## Rendered images with source text
>>>>>
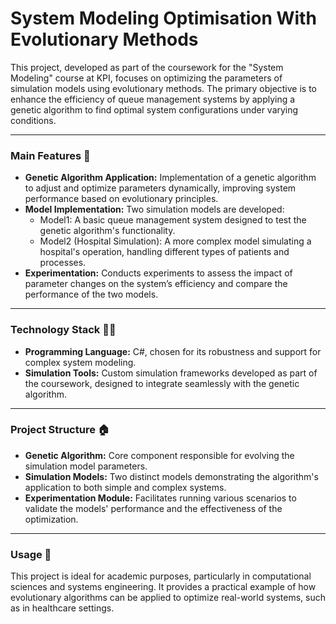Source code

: # System Modeling Optimisation With Evolutionary Methods
This project, developed as part of the coursework for the "System Modeling" course at KPI, focuses on optimizing the parameters of simulation models using evolutionary methods. The primary objective is to enhance the efficiency of queue management systems by applying a genetic algorithm to find optimal system configurations under varying conditions.

____

### Main Features 🤔
- **Genetic Algorithm Application:** Implementation of a genetic algorithm to adjust and optimize parameters dynamically, improving system performance based on evolutionary principles.
- **Model Implementation:** Two simulation models are developed:
    - Model1: A basic queue management system designed to test the genetic algorithm's functionality.
    - Model2 (Hospital Simulation): A more complex model simulating a hospital's operation, handling different types of patients and processes.
- **Experimentation:** Conducts experiments to assess the impact of parameter changes on the system’s efficiency and compare the performance of the two models.

____

### Technology Stack 👩‍💻
- **Programming Language:** C#, chosen for its robustness and support for complex system modeling.
- **Simulation Tools:** Custom simulation frameworks developed as part of the coursework, designed to integrate seamlessly with the genetic algorithm.

____

### Project Structure 🏠
- **Genetic Algorithm:** Core component responsible for evolving the simulation model parameters.
- **Simulation Models:** Two distinct models demonstrating the algorithm's application to both simple and complex systems.
- **Experimentation Module:** Facilitates running various scenarios to validate the models' performance and the effectiveness of the optimization.

____

### Usage 🤙
This project is ideal for academic purposes, particularly in computational sciences and systems engineering. It provides a practical example of how evolutionary algorithms can be applied to optimize real-world systems, such as in healthcare settings.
<<<<<
When you copy the records above, keep every word exact and leave out the pictures they contain.

## TASK SOLUTION
Source code

: # System Modeling Optimisation With Evolutionary Methods
This project, developed as part of the coursework for the "System Modeling" course at KPI, focuses on optimizing the parameters of simulation models using evolutionary methods. The primary objective is to enhance the efficiency of queue management systems by applying a genetic algorithm to find optimal system configurations under varying conditions.

____

### Main Features 🤔
- **Genetic Algorithm Application:** Implementation of a genetic algorithm to adjust and optimize parameters dynamically, improving system performance based on evolutionary principles.
- **Model Implementation:** Two simulation models are developed:
    - Model1: A basic queue management system designed to test the genetic algorithm's functionality.
    - Model2 (Hospital Simulation): A more complex model simulating a hospital's operation, handling different types of patients and processes.
- **Experimentation:** Conducts experiments to assess the impact of parameter changes on the system’s efficiency and compare the performance of the two models.

____

### Technology Stack 👩‍💻
- **Programming Language:** C#, chosen for its robustness and support for complex system modeling.
- **Simulation Tools:** Custom simulation frameworks developed as part of the coursework, designed to integrate seamlessly with the genetic algorithm.

____

### Project Structure 🏠
- **Genetic Algorithm:** Core component responsible for evolving the simulation model parameters.
- **Simulation Models:** Two distinct models demonstrating the algorithm's application to both simple and complex systems.
- **Experimentation Module:** Facilitates running various scenarios to validate the models' performance and the effectiveness of the optimization.

____

### Usage 🤙
This project is ideal for academic purposes, particularly in computational sciences and systems engineering. It provides a practical example of how evolutionary algorithms can be applied to optimize real-world systems, such as in healthcare settings.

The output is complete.